Em entrevista ao IOL e ao TVI24, este psicólogo explica que as crianças conhecem as emoções, «a dificuldade está em gerir e em regular essas emoções. Antes de mais têm de aprender o que são, porque há contextos em que as emoções se manifestam de forma completamente desadequada».

Veja e ouça aqui como, por exemplo, os conflitos numa sala de aula poderiam ser evitados.

«O mapa da face humana»

O FEELab apresentou recentemente o projecto FACE, que vai estudar cientificamente durante dez anos os movimentos e linguagens faciais dos portugueses, e Freitas Magalhães não tem dúvidas em quiparar este estudo aos Descobrimentos portugueses porque, explica, «vai «contribuir para o mapa da face humana».

Considerado um dos mais conceituados investigadores mundiais no estudo das expressões faciais, Freitas Magalhães diz não ter dúvidas em relação ao género - «as mulheres são mais expressivas do que os homens» -, também não tem dúvidas em relação à idade - «somos mais emotivos e expressivos durante a idade reprodutiva» -, mas tem algumas dúvidas em relação ao contexto social e é isso que vai tentar descobrir com o projecto FACE.

Por que sorriem mais as mulheres

Este psicólogo explicou também por que razão as mulheres são mais expressivas: «Acontece não só por uma necessidade psico-biológica, mas também por uma necessidade social. A mulher sorri mais intensamente, mas mais em tensão do que em descontração.
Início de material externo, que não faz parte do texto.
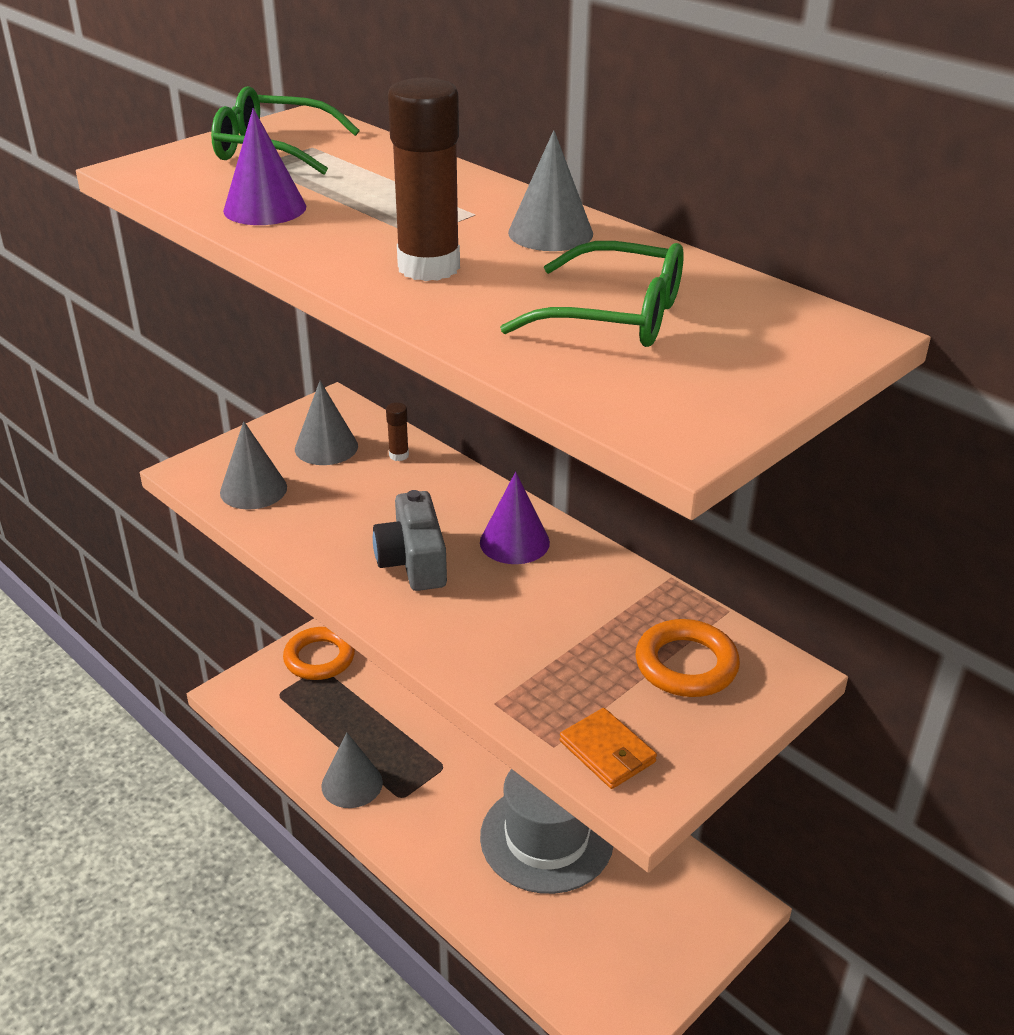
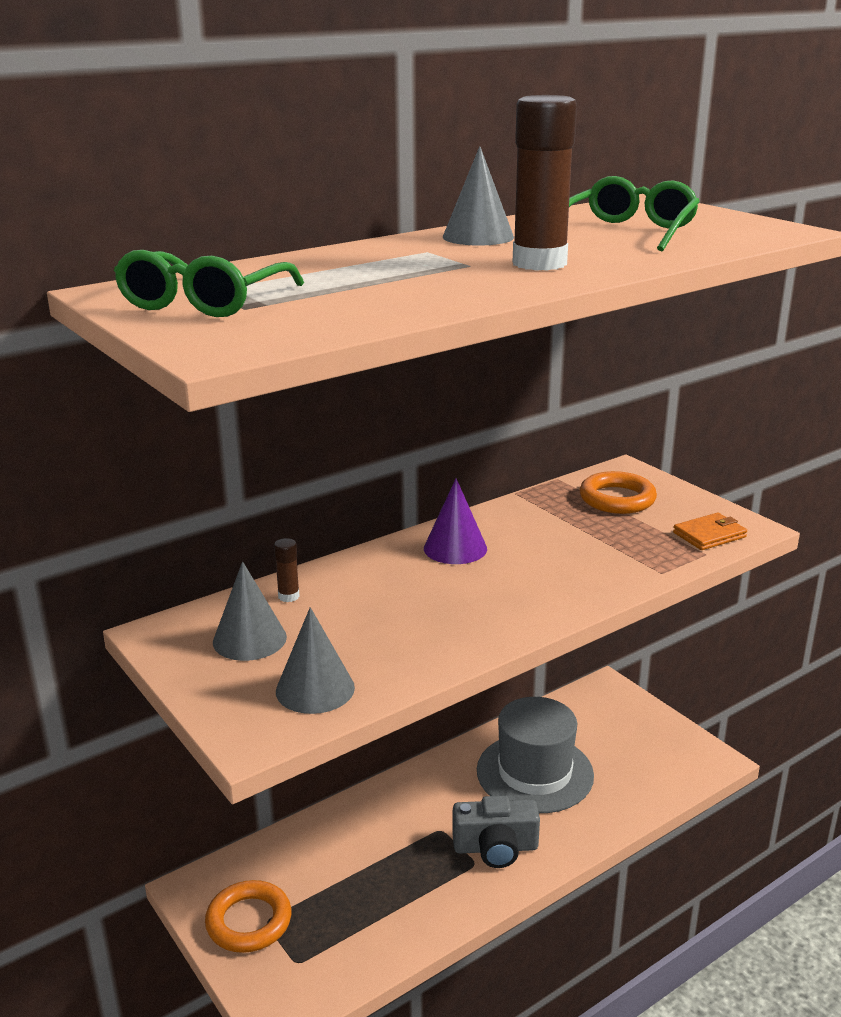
camera: 80 degrees left, 10 degrees down
purple cone [223,108,306,225] -> none
grey cone [321,732,383,808] -> none
grey camera [373,490,447,591] -> grey camera moved to [452,796,540,868]

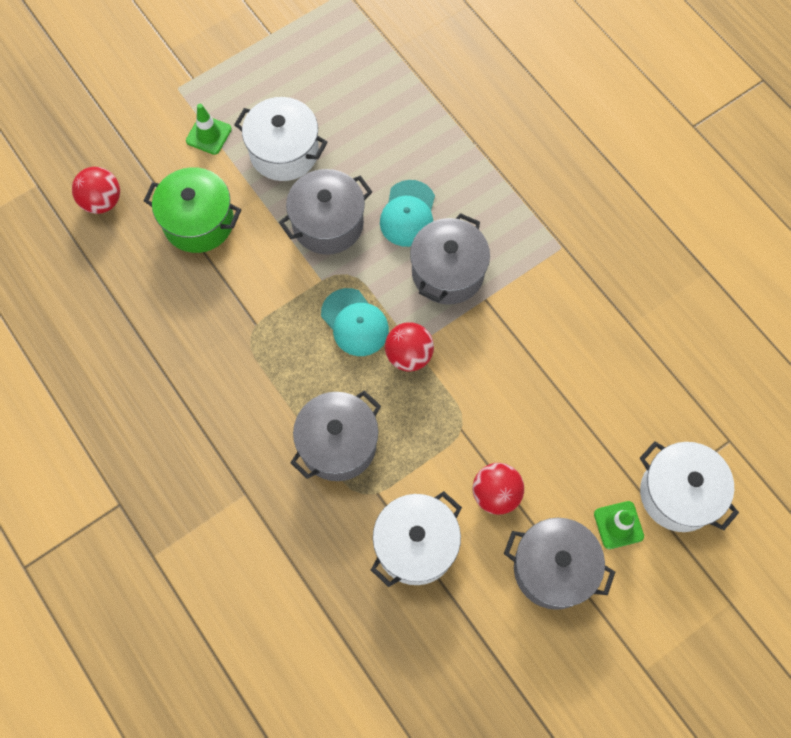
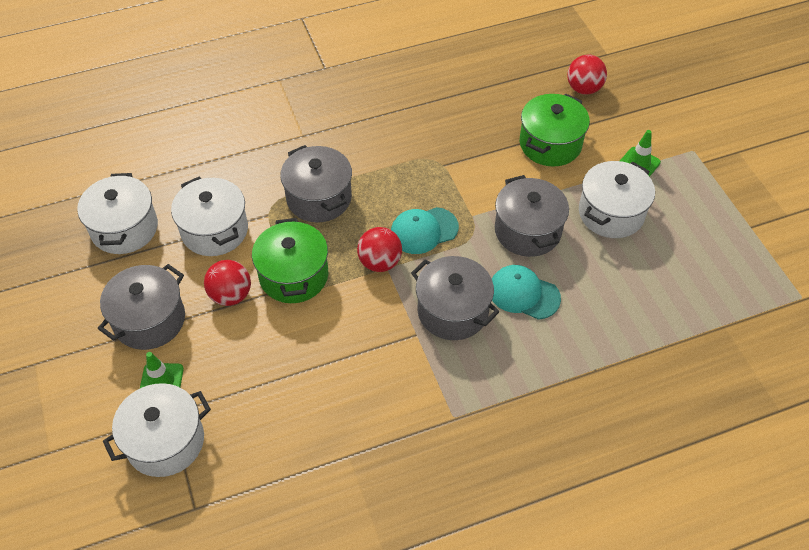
camera: 105 degrees right, 15 degrees down
none -> white pot [77,173,158,254]
none -> green pot [252,218,328,303]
Numa situação complicada, por exemplo, é capaz de ser mais sorridente porque tem sempre uma ideia pré-concebida de que se não sorrir pode ser mal-interpretada».

Essa necessidade feminina de sorrir, continua aquele especialista, «é tão habitual e rotineira, que já nem se apercebem, fazem-no naturalmente». O homem, por seu lado, «usa mais o sorriso como forma de dominação do espaço e como interacção».

O estudo das expressões faciais também pode ser muito útil na investigação criminal. Na entrevista ao IOL e ao TVI24, Freitas Magalhães explica que, «filmando determinado interrogatório, é possível fazer a interligação entre aquilo que é dito, aquilo que é dito de forma verbal e aquilo que não é dito, que está na expressão facial».

Este especialista defende, aliás, que a pessoa que está a ser interrogada deve saber que está a ser filmada: «Quanto mais tentar esconder a verdade, mais facilmente vai ser apanhada na armadilha da verdade. O nosso estudo funciona como um detector de incongruências emocionais».

O director do FEELab explica como tudo se processa num interrogatório. Veja e ouça aqui.

Freitas Magalhães sublinha que «uma coisa é viver as emoções, outra coisa é representá-las. E por muito bom actor que se seja, as emoções representadas nunca são iguais às verdadeiras».